### Problem details
Pictures must not appear in the copy. Set down exactly the line with "click(582, 144)" and each line after it through the end of the data below.

——————————

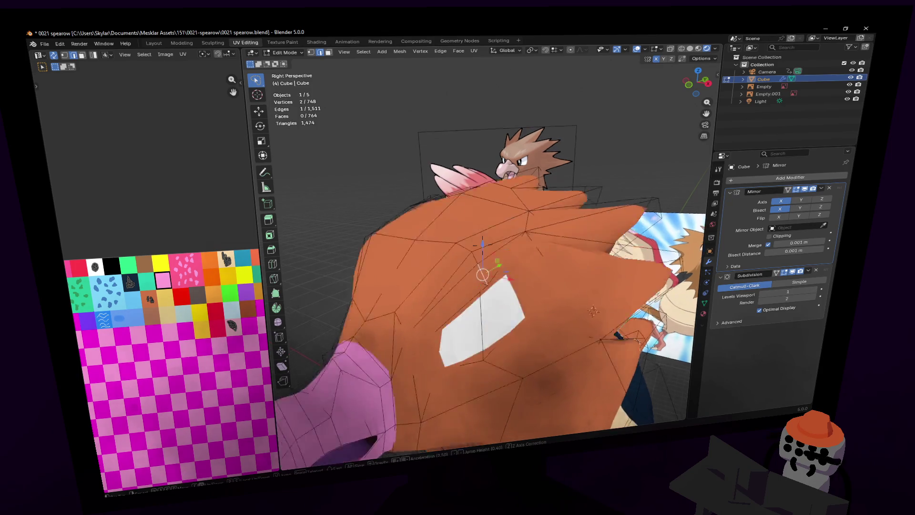
key(s)
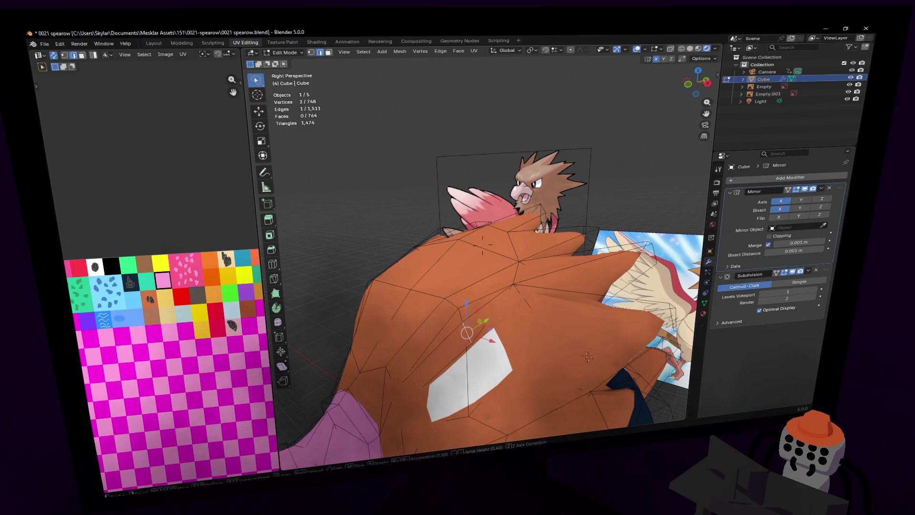
click(582, 144)
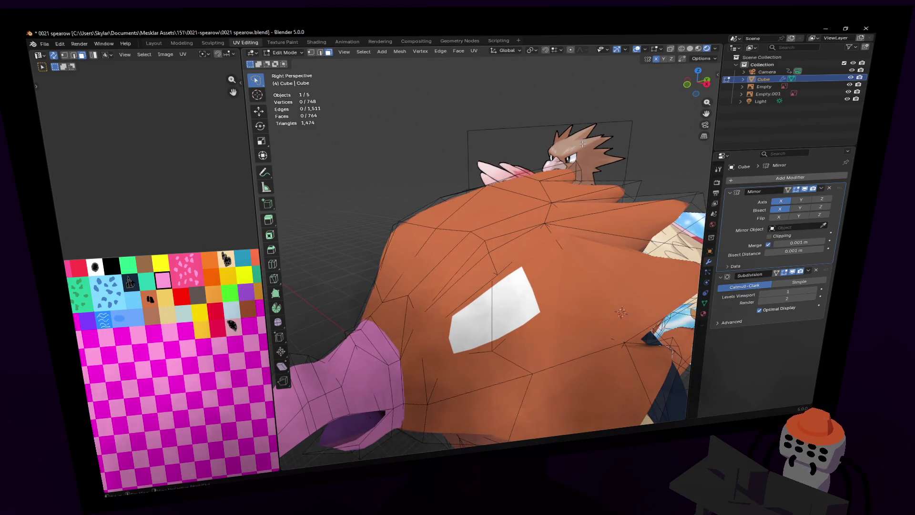
- Select the white eye face and its neighbouring face, with Material Properties showing
click(506, 291)
shift+click(481, 338)
middle_drag(481, 338, 493, 286)
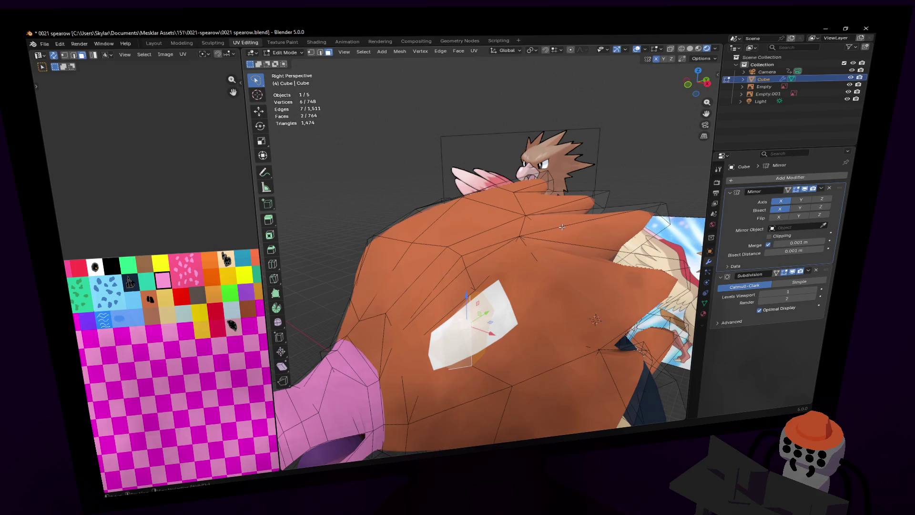
mouse_move(562, 227)
middle_down()
mouse_move(473, 167)
mouse_move(489, 151)
middle_up()
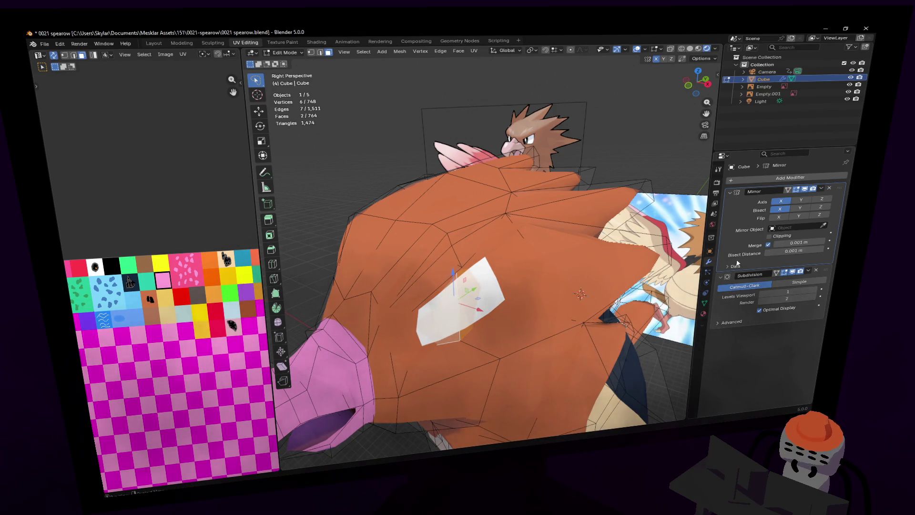
click(705, 314)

——————————

### Response to the task
click(582, 144)
- Select the white eye face and its neighbouring face, with Material Properties showing
click(506, 291)
shift+click(481, 338)
middle_drag(481, 338, 493, 286)
mouse_move(562, 227)
middle_down()
mouse_move(473, 167)
mouse_move(489, 151)
middle_up()
click(705, 314)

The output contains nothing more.